キョウコウの肩に腰掛けたネルネが、その顔を覗き込む。
「その古い神様や悪魔たちが、地球の人たちに教えたんじゃない? 『自分たちは偉大な存在でこんなことをやりましたー』って」
「有り得ない話ではありませんな」
ネルネの口にした推測にダオンは肯定した。
「人心を掌握するためにも、自らの偉大さを喧伝しておくべきでしょう」
「だとしたら、自分たちの失敗談や……国を滅ぼした顛末まで……語らぬだろう……神も魔も……自尊心の強い者が多い……」
「あ、そっか……わざわざ恥ずかしい話をすることもないか」
「自慢するなら都合の悪いことは伏せますからな」
ネルネとダオンが頷けば、キョウコウも頷く。
「そういうことだ……だのに、地球の神話は……真なる世界に赴いて、それを具に眺めてきたかのように……描かれていた……人間たちに都合良く編纂された神話でさえ……やはり……同じだったのだ……」
「日本神話やギリシャ神話、それに北欧神話やエジプト神話などは、為政者や国の権威を高める目的もあったので、人の手が入っておりますしね」
主な理由は『王は神の末裔である』と王権の正統性を示すためだ。
ギリシャ神話などはそれを各都市でやったため神話の傍流が乱立。統合性を取ろうとした結果、ゼウスの末裔(自称)まで乱立してしまった。

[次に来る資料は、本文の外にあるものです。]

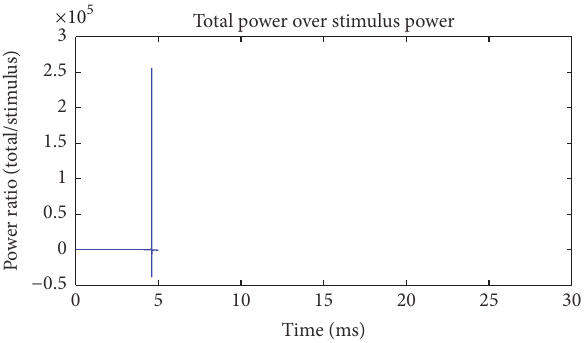
Figure 10: Subthreshold membrane potential.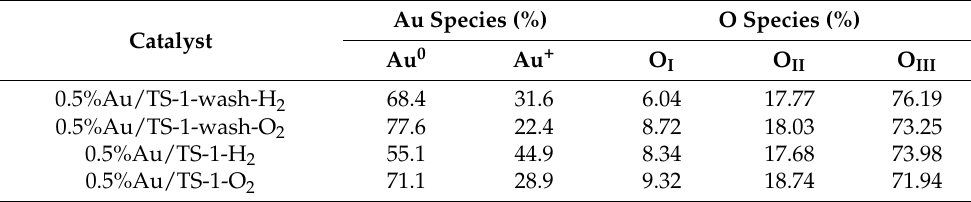
Figure 6. XPS spectra of the Au/TS-1 catalysts: ( a ) Au 4f, ( b ) Ti 2p and ( c ) O 1s. Table 2. Quantitative analysis of Au and O species on the catalyst based on XPS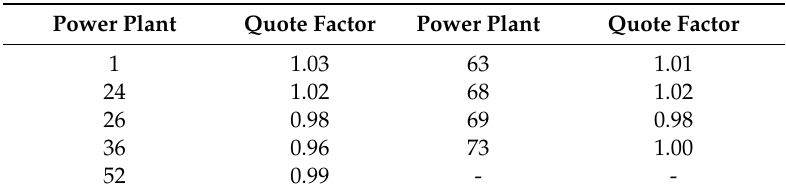
Table 2. Power plant bidding parameters.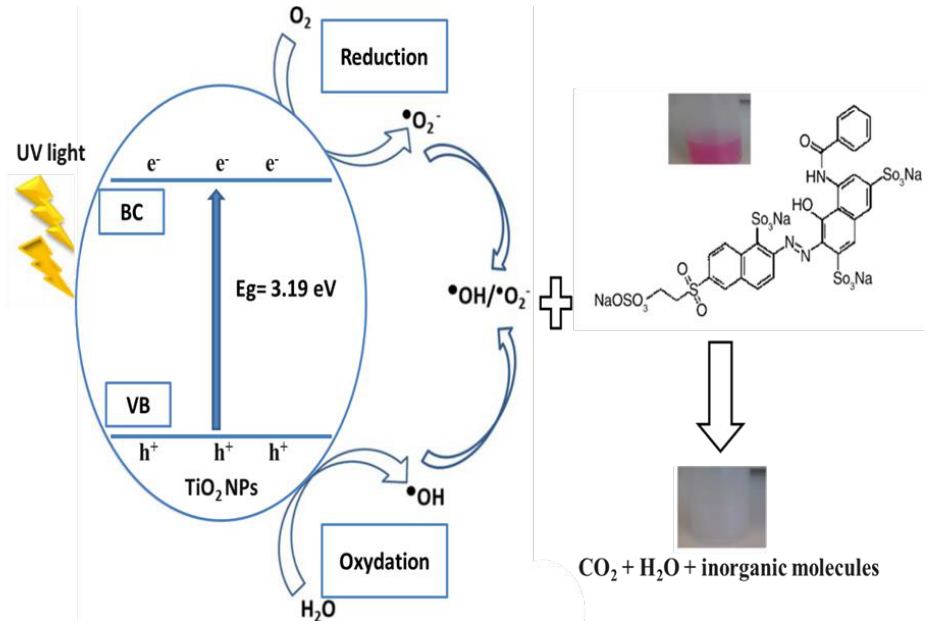
Figure 8. Spectrum of photon energy (αhν) 2 as a function of the hν photon of TiO 2 nanoparticles ( A ) for TiO 2 NPs at 1 h, and ( B ) for TiO 2 NPs at 5 h.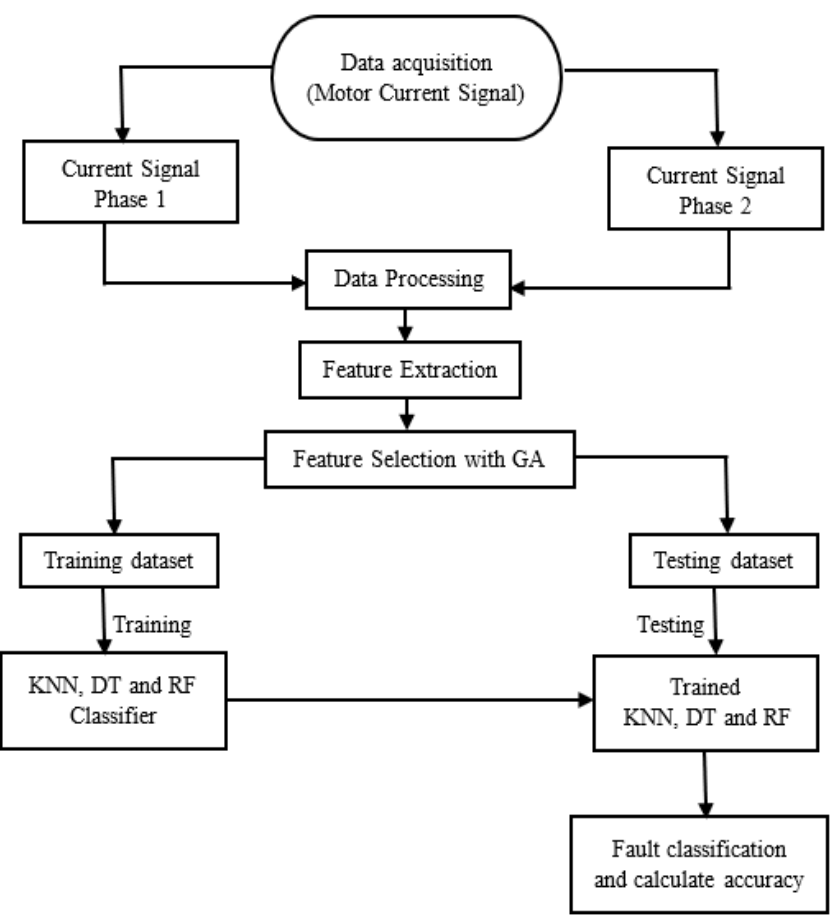
Figure 8. Schematic diagram of the proposed methodology.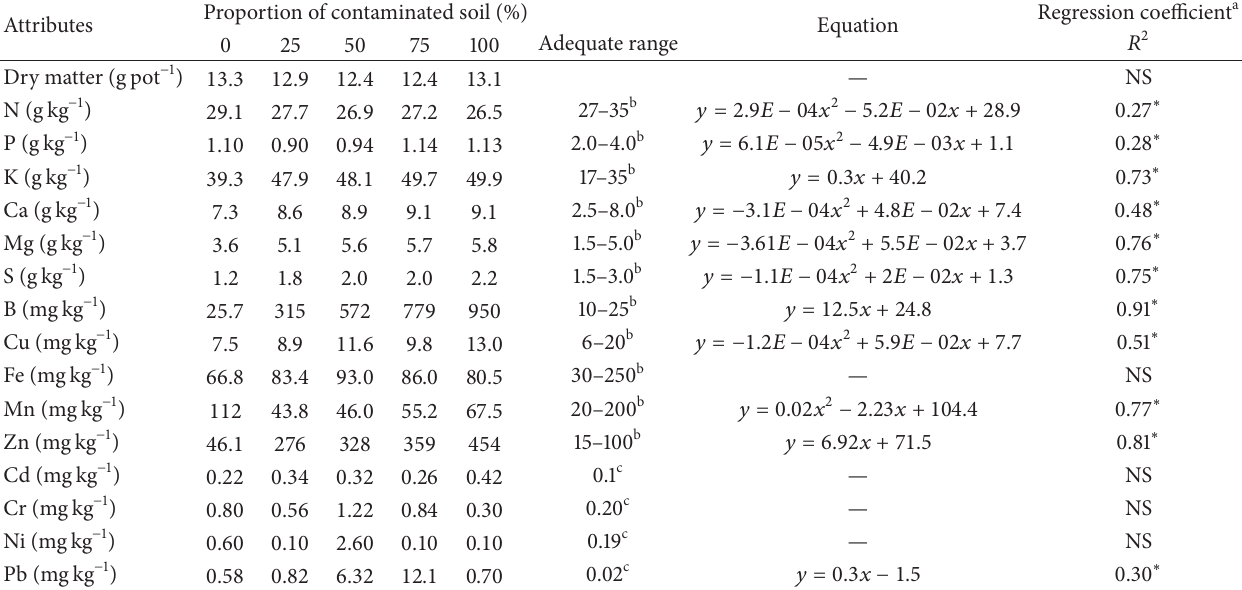
Regression coefficient a Equation 2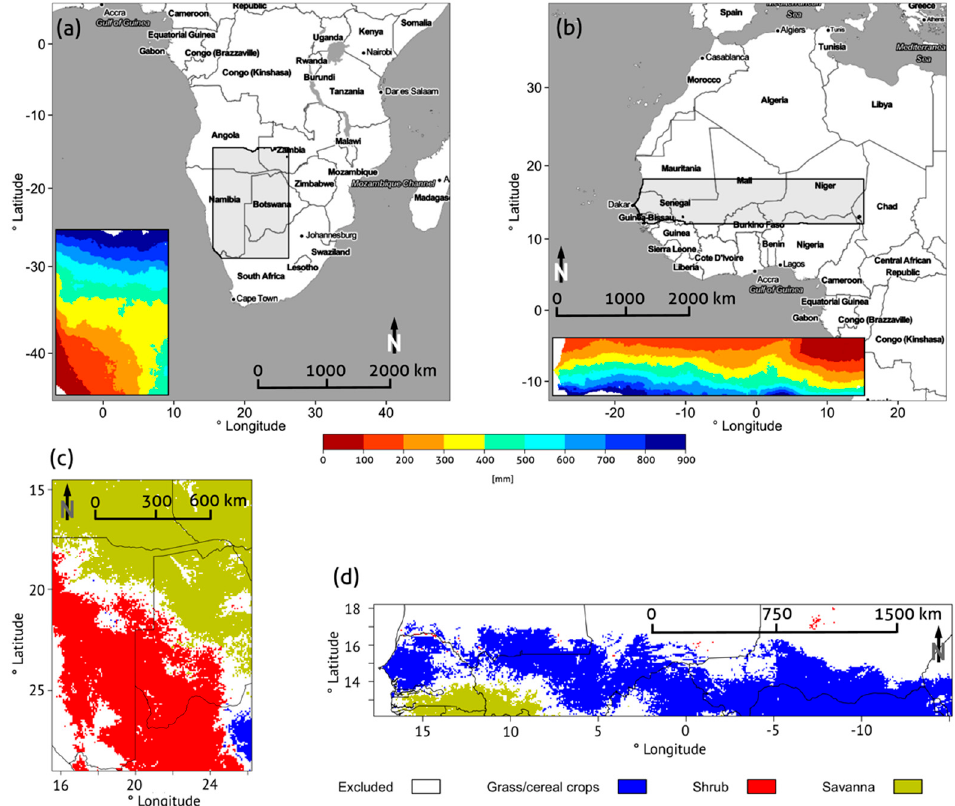
Figure 1. Overview of the two study regions, ( a ) South West Africa (SWA) and ( b ) West Africa (WA). Insets are enlarged maps of the respective gradients of mean annual precipitation (MAP) derived from African Rainfall Climatology 2 (ARC2) data. White areas on the rainfall maps indicate areas, which were not considered as they were either masked as water bodies or had MAP values > 900 mm.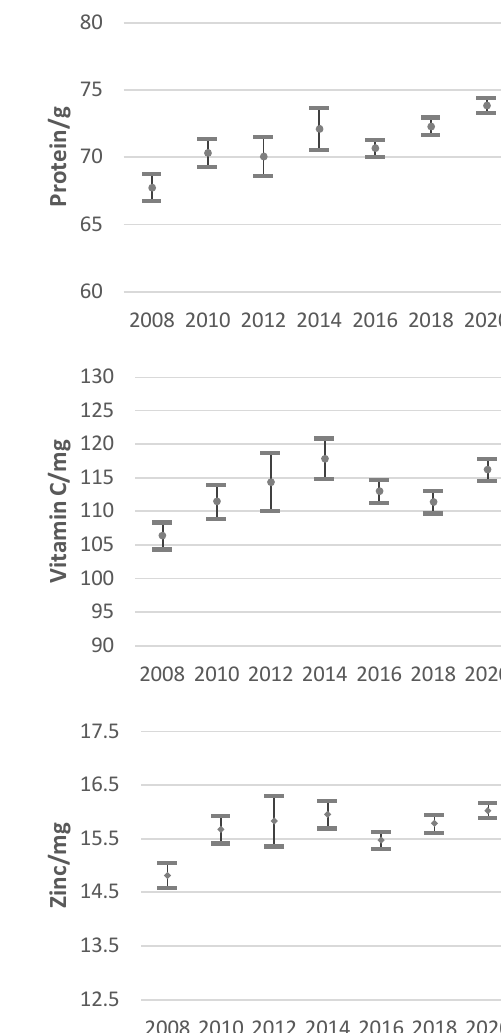
Figure 1. Daily nutrient availability per equivalent adult, 2008–2020. Confidence intervals at 95%. Source: Authors’ elaboration using data from the ENIGH [21] and the data set of nutrient availability elaborated by the authors.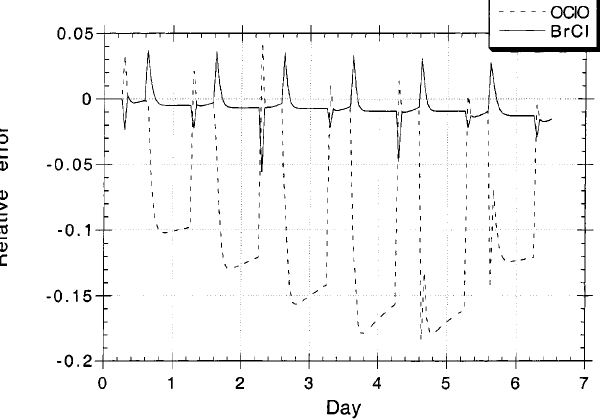
Fig. 3. Relative error for OClO and BrCl defined as (VODE- IMPACT)/VODE where the VODE run with families is used ( long dashed curve in Figs. 1 and 2). Dashed curve is OClO and solid curve is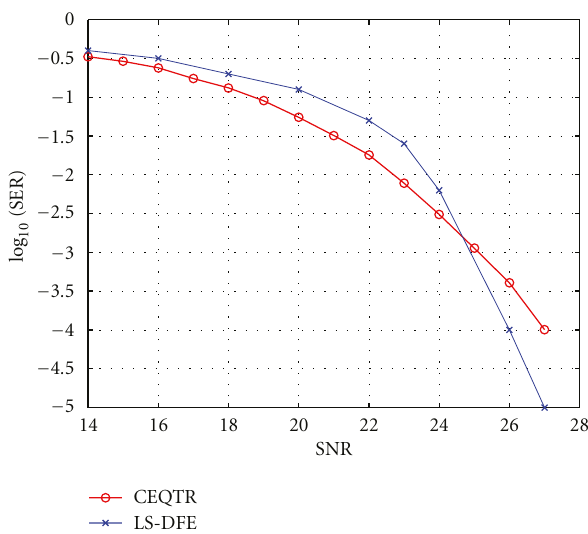
Figure 9: CEQTR, and LS-DFE Comparison, L = 768, MaxNTap = 176, α max = 16, FIR init @ B L/ 2 = 1 . 0, η CMA = 10 − 4 and η DD = 10 η CMA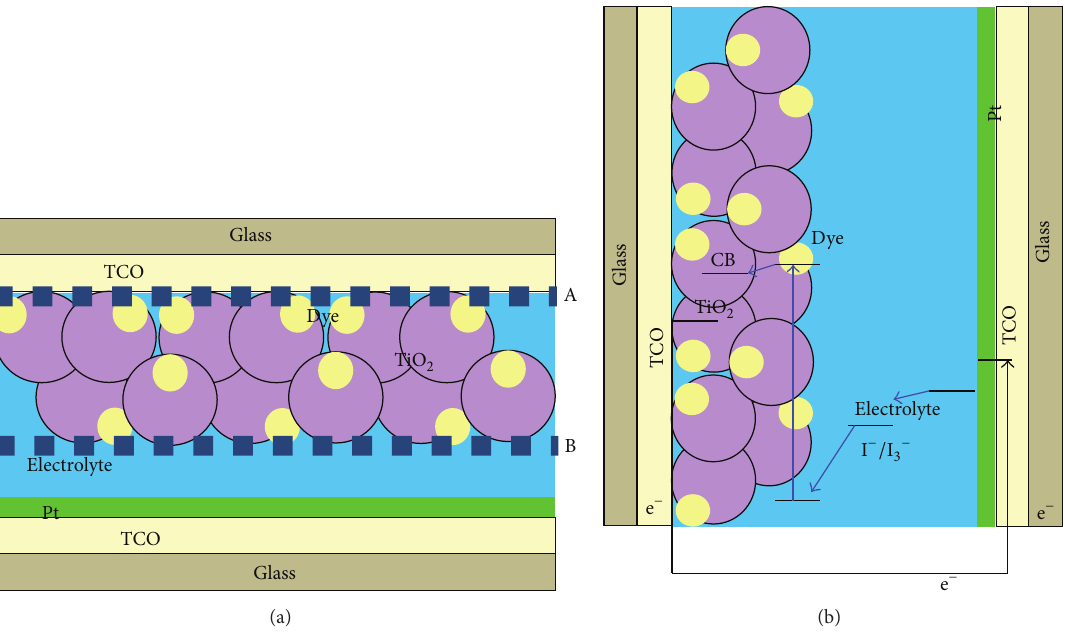
Figure 1: Illustration of DSC. (a) Structure. (b) Electron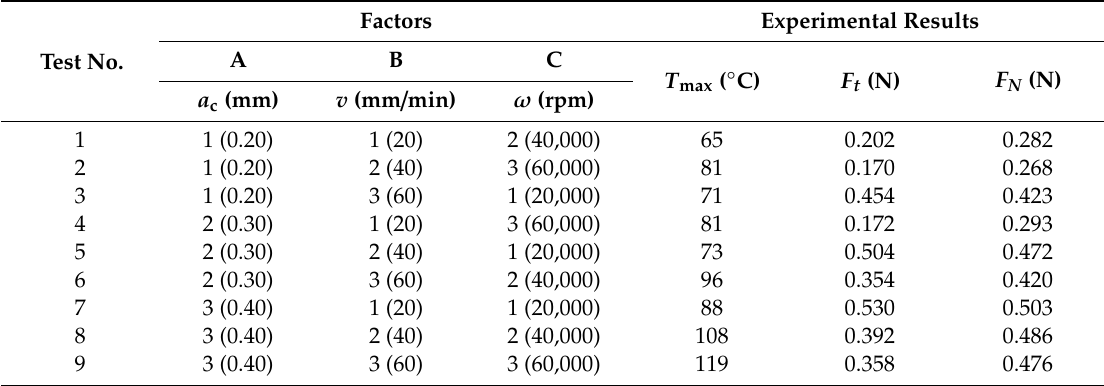
Table 2. L 9 (3 3 ) Orthogonal array and experimental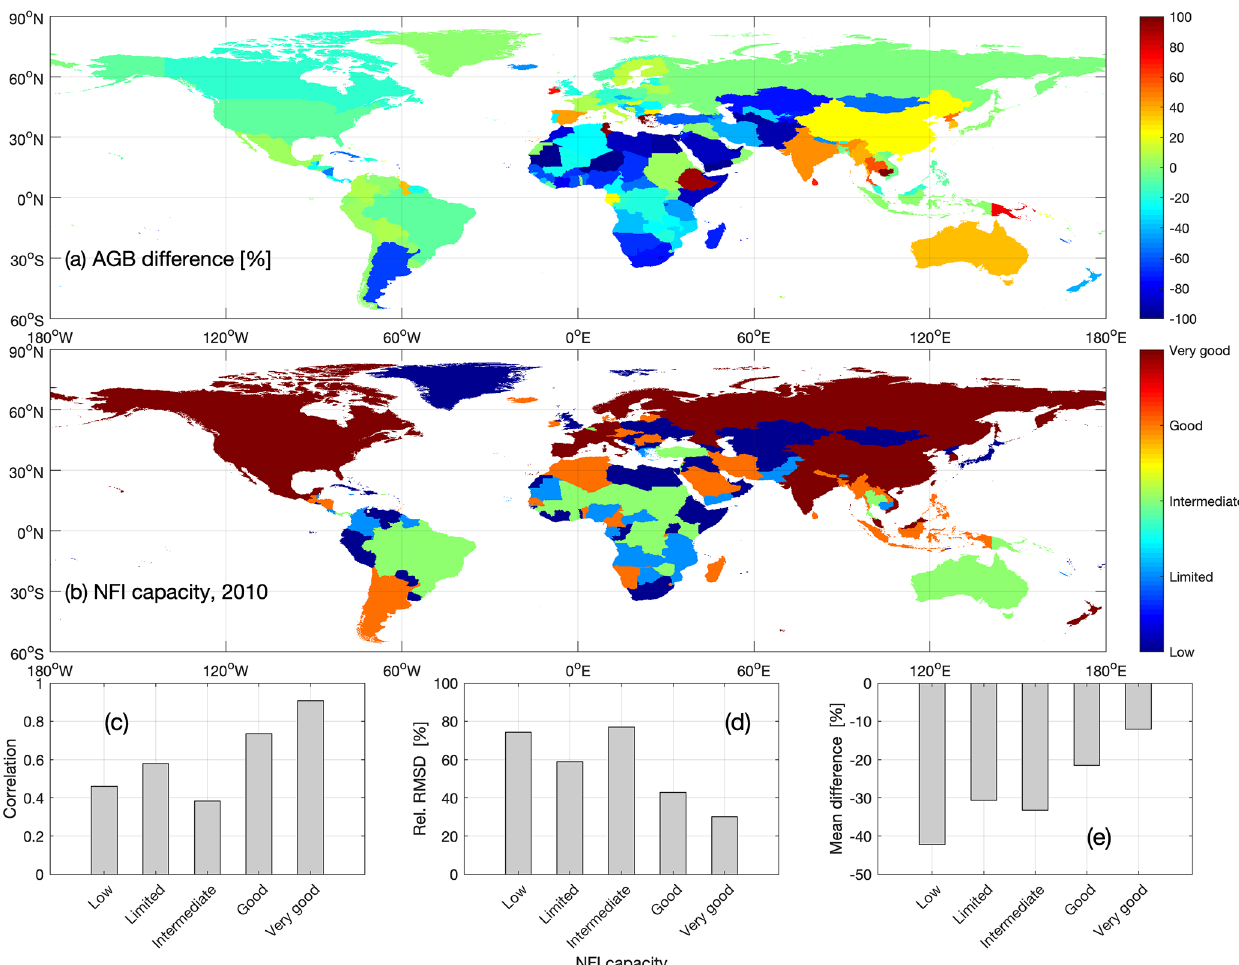
Figure 8. Difference between country AGB from our map and FRA (expressed relative to the FRA AGB) (a) , NFI capacities for the year 2010 (Romijn et al., 2015) (b) , Pearson’s correlation coefficient (c) , relative RMSD (d) , and mean difference between map estimates of country AGB and values from the FRA for NFI capacity level (e) . Number of countries per NFI capacity level: 51 (low), 30 (limited), 26 (intermediate), 37 (good), and 23 (very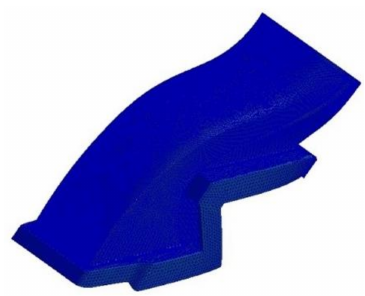
Figure 7. Finite element model of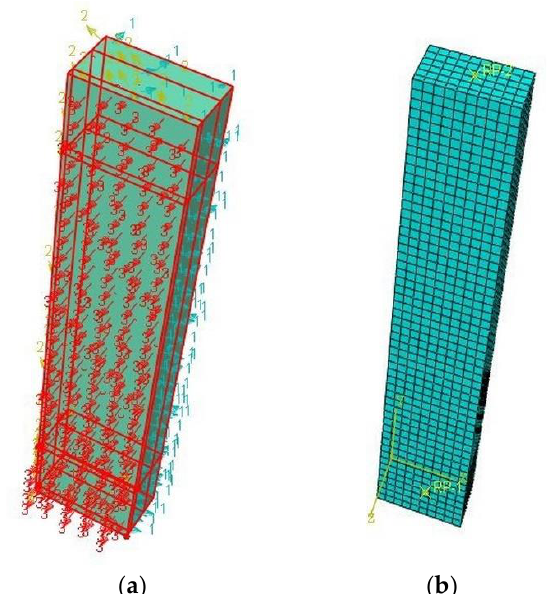
Figure 4. ( a ) Orientations of the fiber and ( b ) mesh in the tensile test specimen during the simulation.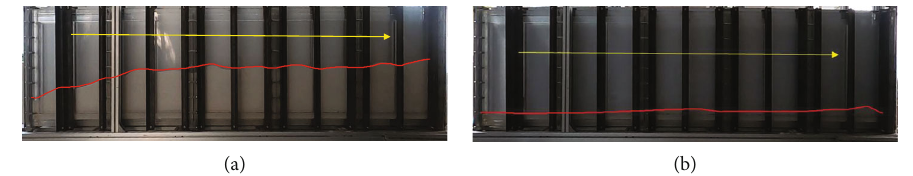
Figure 12: Con fi guration of 40/70 mesh quartz sand with di ff erent fracturing fl uid viscosities: (a) viscosity of 5 mPa s and (b) viscosity of 14mPa s.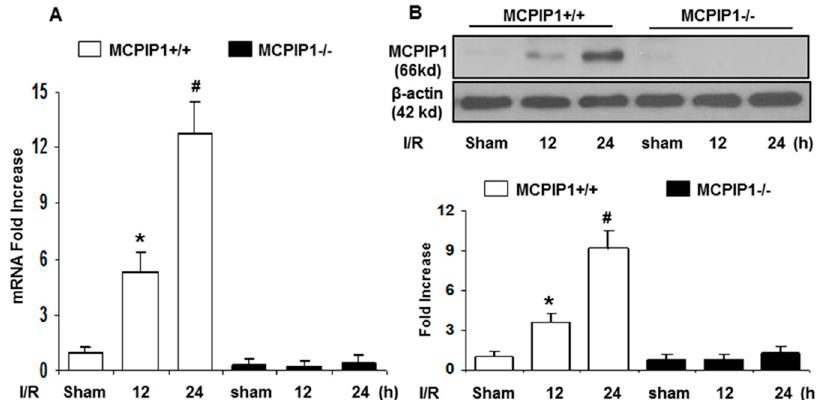
Figure 1. Monocyte chemotactic protein 1–induced protein 1 (MCPIP1) mRNA and protein levels are elevated in the murine brain subjected to ischemia / reperfusion (I / R) injury. ( A ) MCPIP1 mRNA expression in the mouse brain with I / R insult was measured by qRT-PCR. Values represent mean ± SD, * p < 0.05, # p < 0.01 versus sham-operated controls; n = 6 per group. ( B ) MCPIP1 protein levels in mouse brain with I / R insult were measured by western blot. Results are representative of three independent experiments. Values represent mean ± SD, * p < 0.05, # p < 0.01 versus sham-operated controls; n = 6 per group.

恋多き色男で浮気性――この性格をゼウスに付与した遠因がこれだ。
ダオンが丸い顎に手を当てながら同意する。
同意したが、キョウコウの台詞に「おや?」と疑問を感じたらしい。
「……人間に都合良く編集された神話もですか?」
「そうだ……真なる世界の、とある地方で起きた神族と魔族の抗争を、面白おかしくまとめたものもあった……存外、物語としてよくできておったぞ……」
真なる世界でその出来事に立ち会ったキョウコウは、思い出し笑いをしてしまう。ある姉弟神のしょうもない姉弟喧嘩だった。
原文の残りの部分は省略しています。